What did @drjolenebrighten actually say?
Dr. Brighten's core argument is that progesterone normally converts to allopregnanolone, which hits GABA receptors and produces a calming effect. But for women with ADHD, she says the nervous system is already dysregulated, cortisol is off, and chronic stress may reduce progesterone production enough to worsen symptoms. She also introduces the concept of "progesterone intolerance," suggesting some neurodivergent women feel worse, not better, when taking progesterone. Her claim: the problem isn't always too little progesterone. Sometimes the issue is how the body processes it.
She describes progesterone intolerance as something she "observed in neurodivergent women" throughout her career, framing it as clinical pattern recognition before it was formally studied. The video is explicitly part one of two, so she stops short of explaining the mechanism fully. That context matters when evaluating what she did and didn't say.
Does the science back this up?
Mostly, yes, though with important caveats. The allopregnanolone-GABA pathway is real and reasonably well-established. Where things get murky is the ADHD-specific progesterone claim, which rests on thinner evidence.

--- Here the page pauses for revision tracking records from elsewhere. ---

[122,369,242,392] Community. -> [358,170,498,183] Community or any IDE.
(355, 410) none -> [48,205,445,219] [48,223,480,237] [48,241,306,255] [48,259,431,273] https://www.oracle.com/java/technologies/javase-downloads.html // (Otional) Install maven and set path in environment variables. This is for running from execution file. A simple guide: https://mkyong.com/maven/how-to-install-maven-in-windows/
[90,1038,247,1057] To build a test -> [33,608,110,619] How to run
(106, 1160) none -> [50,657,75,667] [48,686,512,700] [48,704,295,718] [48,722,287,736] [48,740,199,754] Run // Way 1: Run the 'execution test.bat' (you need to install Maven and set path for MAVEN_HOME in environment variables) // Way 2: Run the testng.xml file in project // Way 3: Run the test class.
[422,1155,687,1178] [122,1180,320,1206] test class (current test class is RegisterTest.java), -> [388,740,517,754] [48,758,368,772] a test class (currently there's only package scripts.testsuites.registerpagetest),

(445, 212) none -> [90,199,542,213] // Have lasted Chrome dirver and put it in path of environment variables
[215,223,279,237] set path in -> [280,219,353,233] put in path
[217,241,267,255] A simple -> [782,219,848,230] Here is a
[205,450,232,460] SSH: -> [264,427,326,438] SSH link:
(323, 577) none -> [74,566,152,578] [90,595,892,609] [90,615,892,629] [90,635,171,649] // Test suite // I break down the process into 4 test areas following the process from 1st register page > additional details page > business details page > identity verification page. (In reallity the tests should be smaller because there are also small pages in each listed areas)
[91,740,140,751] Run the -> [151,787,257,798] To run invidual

Allopregnanolone is a neurosteroid metabolite of progesterone that acts as a positive allosteric modulator of GABA-A receptors. This is not fringe science. It is documented in peer-reviewed literature going back decades. Bixo et al. (2017, Psychoneuroendocrinology) confirmed that allopregnanolone fluctuations across the menstrual cycle correlate with mood and anxiety symptoms, particularly in women with premenstrual dysphoric disorder. The calming effect Brighten describes is biologically plausible.
The ADHD angle is less settled. Rucklidge et al. and others have noted sex differences in ADHD symptom fluctuation across the cycle, but a direct causal link between ADHD-related cortisol dysregulation and impaired progesterone synthesis has not been robustly demonstrated in controlled trials. It is a reasonable hypothesis, not a confirmed mechanism. Quinn and Madhoo (2014, Primary Care Companion) documented that hormonal shifts worsen ADHD symptoms in women, but stopped well short of claiming blunted progesterone production as the driver.
What did they get wrong (or right)?
Brighten gets the basic neurochemistry right. Where she overreaches is in presenting progesterone intolerance as a distinct, established clinical entity tied specifically to ADHD, when the evidence for that framing is largely her own clinical observation.
To her credit, she does flag this honestly. She describes it as something she "observed" rather than something proven in randomized trials. That is a meaningful distinction, and she deserves credit for not overstating it in this clip. Her board certification in naturopathic endocrinology, however, is worth contextualizing. Naturopathic medicine is not regulated the same way across U.S. states and is not recognized as equivalent to conventional endocrinology training by the American Board of Internal Medicine.
The claim that stress lowers progesterone is biologically plausible. Cortisol and progesterone share the same upstream precursor, pregnenolone. Under chronic stress, the "pregnenolone steal" hypothesis suggests resources get redirected toward cortisol. This is discussed in the literature, but remains contested. Caudill et al. and others note methodological challenges in confirming this pathway in humans under naturalistic conditions.
The phrase "progesterone intolerance" as used here is not a recognized diagnostic term in clinical endocrinology. It may describe a real patient experience, but consumers should know it is not a validated clinical category with standardized criteria.
What should you actually know?
If you feel anxious, sleepless, or worse around your period, that is worth investigating with a licensed clinician, not a supplement guide from an Instagram DM. Progesterone metabolism varies between individuals. That is real. But self-diagnosing "progesterone intolerance" based on a two-part Instagram series is not a substitute for bloodwork and a proper clinical evaluation.
Women with ADHD do appear to be more sensitive to hormonal shifts. That finding has reasonable support in the literature. But ADHD is also frequently underdiagnosed in women, and premenstrual symptom worsening has multiple causes, including iron deficiency, thyroid dysfunction, and sleep disruption, none of which require hormone therapy to address.
If you are considering progesterone therapy, the form matters. Oral micronized progesterone converts more readily to allopregnanolone than synthetic progestins like medroxyprogesterone acetate. Stanczyk et al. (2013, Reproductive Sciences) documented meaningful pharmacokinetic differences between these compounds. Your clinician should be aware of this distinction when discussing options.